= Beginning of Section =
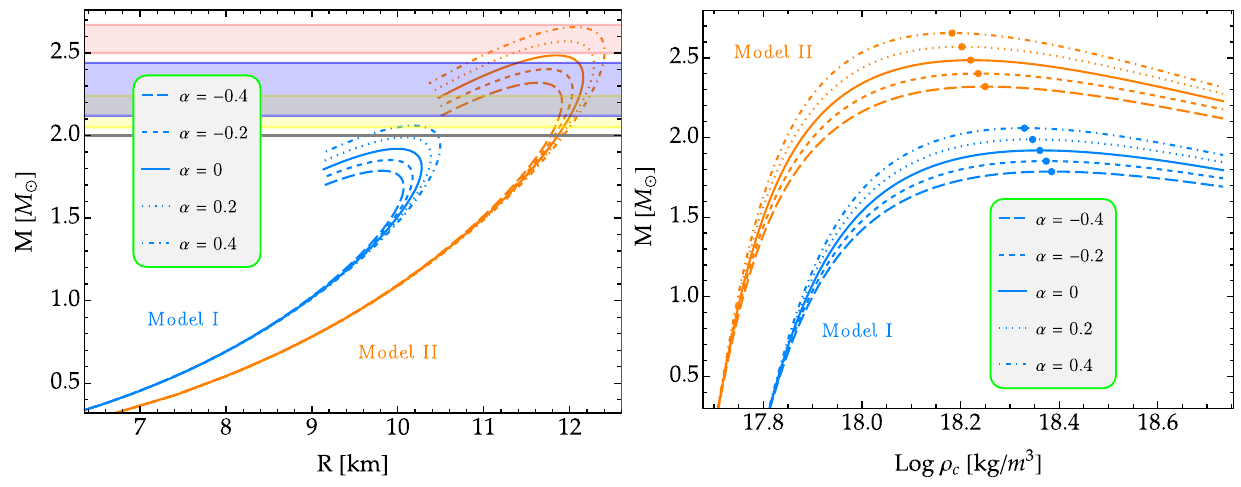
Fig. 3 Mass-radius diagram (left panel) and mass-central density rela- tion(rightpanel)foranisotropicdarkenergystarsaspredictedbymodel I (blue curves) and II (orange curves) with anisotropy profile (30) for several values of α . The colored bands in the left plot represent the same as in Fig. 1. Moreover, the full blue and orange circles on the right plot indicate the maximum-mass points for model I and II, respectively.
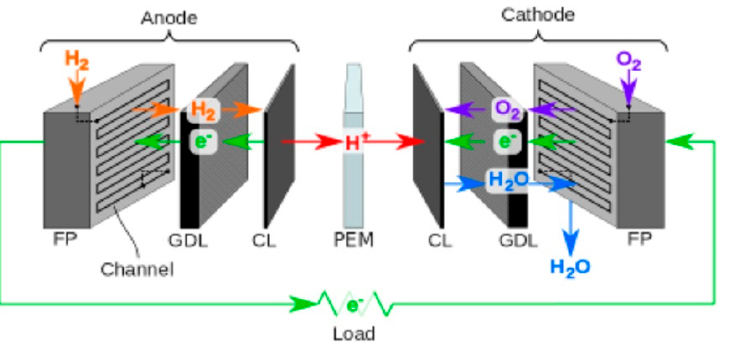
Figure 1. Construction and principle of hydrogen proton-exchange membrane fuel cell (PEMFC) [10,11]. Fuel cells use direct conversion of chemical energy into electric power, and that is the reason for their high efficiency and almost no emissions. The main type of FC emission is a thermal emission that occurs during FCs operation, especially at high loads. The FC voltage as a function of current density can be seen in Figure 2 below, where OCV is the open-circuit voltage. The value of 1.2 V represents a theoretically loss-free voltage. The actual cell voltage, including the off-load voltage, is always lower than this value.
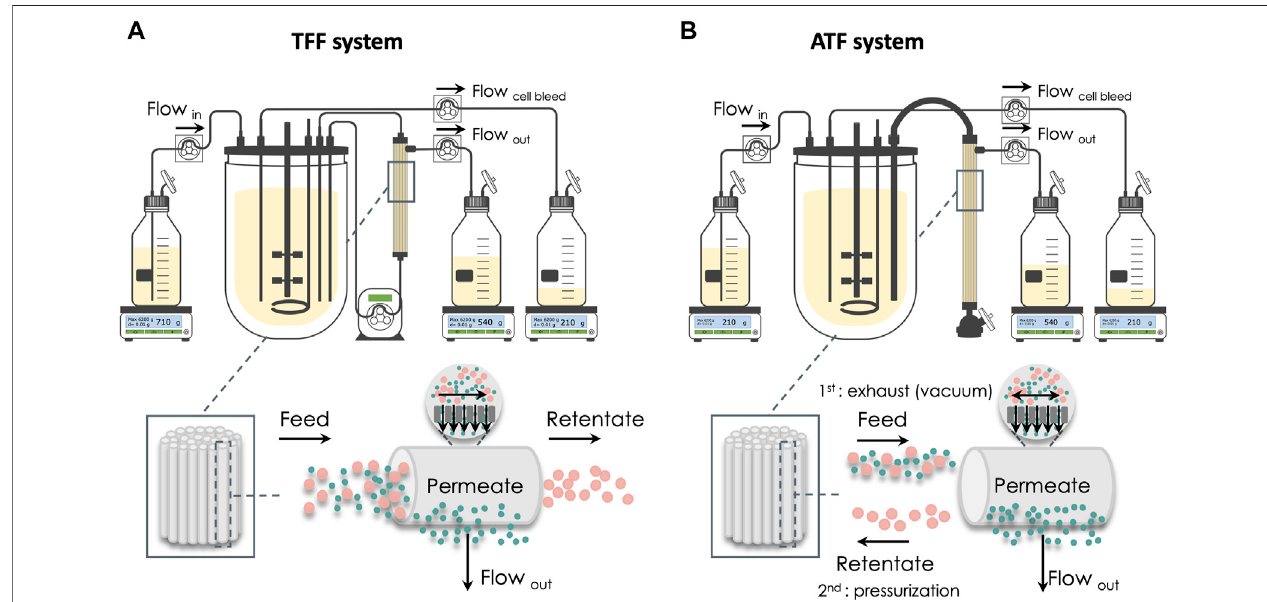
FIGURE 1 | Schematic representation of the two bioreactor setups and the respective cell retention system. (A) Tangential fl ow fi ltration (TFF). (B) Alternating tangential fl ow fi ltration (ATF). In the TFF system, cell culture recirculates through the membrane surface in a single direction, with recirculation being traditionally guaranteed by using a peristaltic pump. ATF system uses a diaphragm pump that creates a bidirectional fl ow across the membrane.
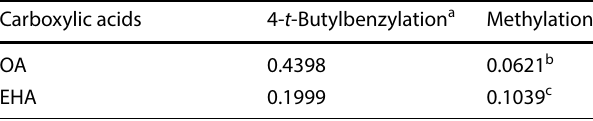
a Quantitative ions: m/z 275 b Quantitative ions: m/z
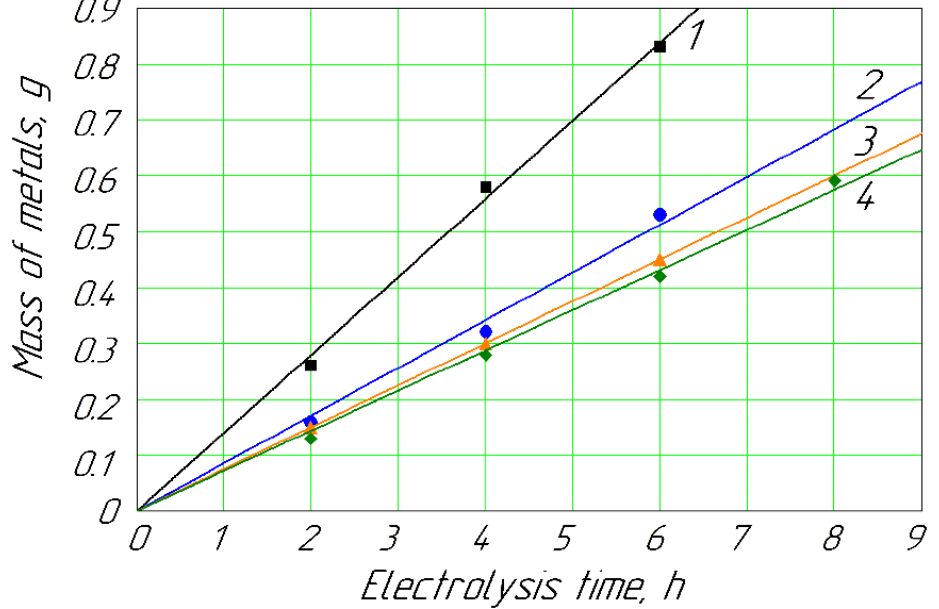
Figure 4. Deposition of metals on the cathode vs. hydrodynamic mode for concentration of Cd 2+ and Zn 2+ ions of 0.026 mol/L: 1, Cd ( Re = 2975); 2, Cd ( Re = 392, without mixing); 3, Zn ( Re = 2975); 4, Zn ( Re = 392, without mixing).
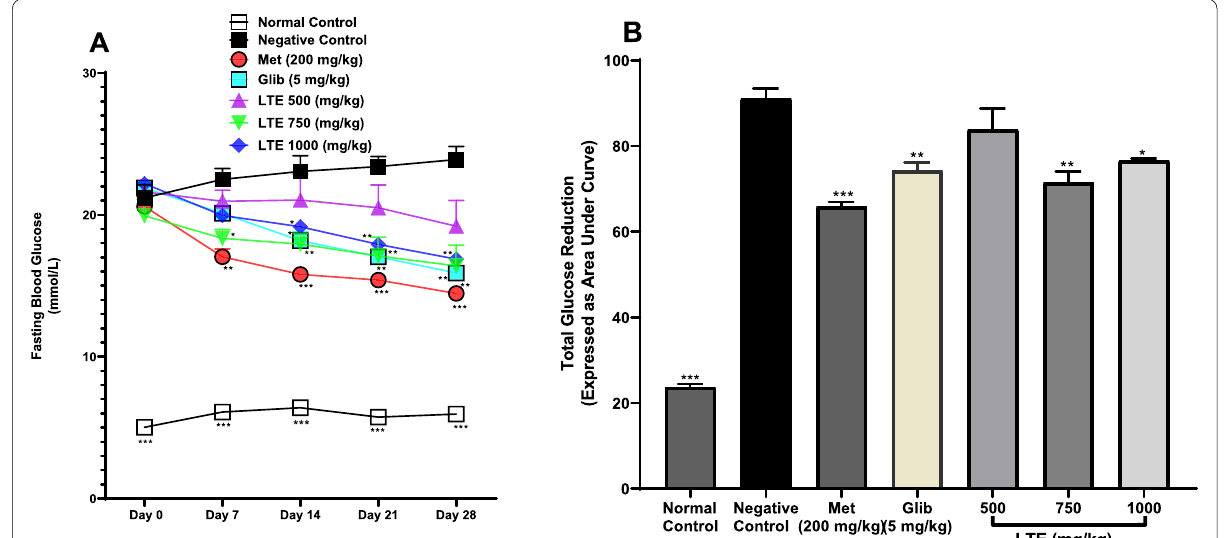
Fig. 2 Effects of LTE on Fasting Blood Glucose levels during the 28‑day treatments ( A ) vs. Total AUCs of the effects of the different treatments ( B ). Values were expressed as mean SEM ( n 5). Data were analyzed using two‑way ANOVA for 2A and one‑way ANOVA for 2B, followed by Dunnett’s ± = multiple comparisons test. * represents statistical significance at p < 0.05 vs. the negative control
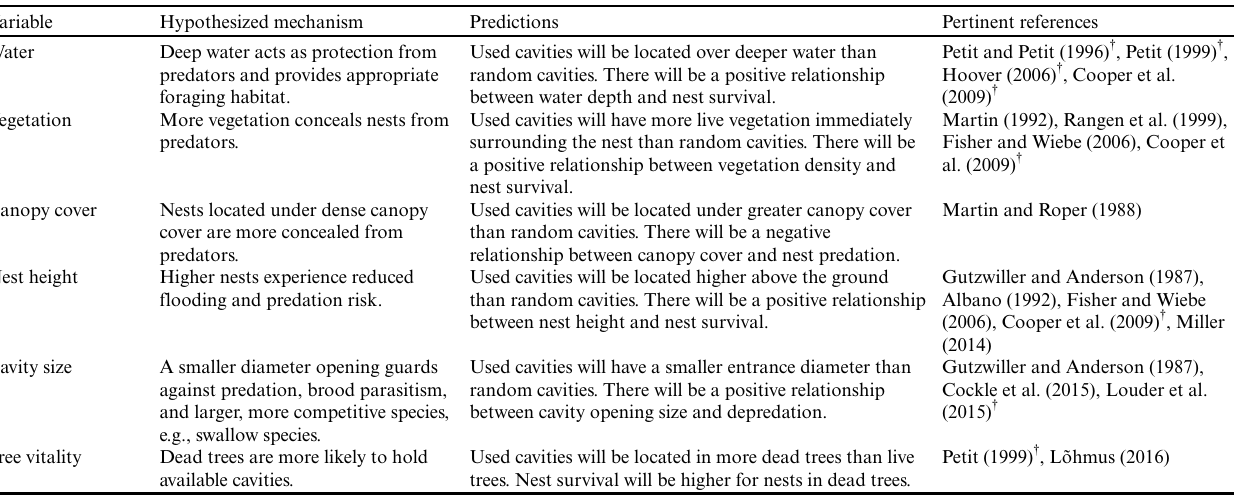
Table 1 . Summary of a priori, nonmutually exclusive hypotheses that may explain the relationship between microhabitat characteristics and (a) habitat selection and (b) nest survival of Prothonotary Warbler ( Protonotaria citrea ) nests in White River National Wildlife Refuge, Arkansas, USA in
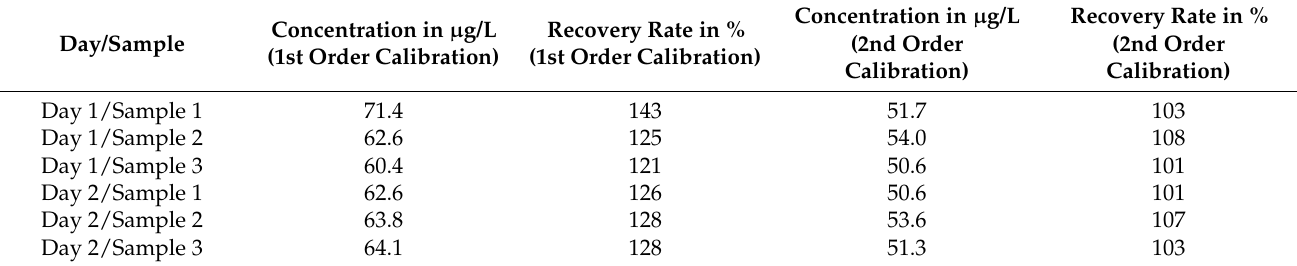
Table 5. Determined platinum concentrations and recovery rates for test samples containing 50.0 µ g/L platinum (in a 200.0 µ g/L platinum “blank”, see text above) measured with a bismuth film on screen- printed electrode.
= End of Section =
Task brief → Within the entries above, how many lines contain the word "test"? State the number only.

Expected output → 2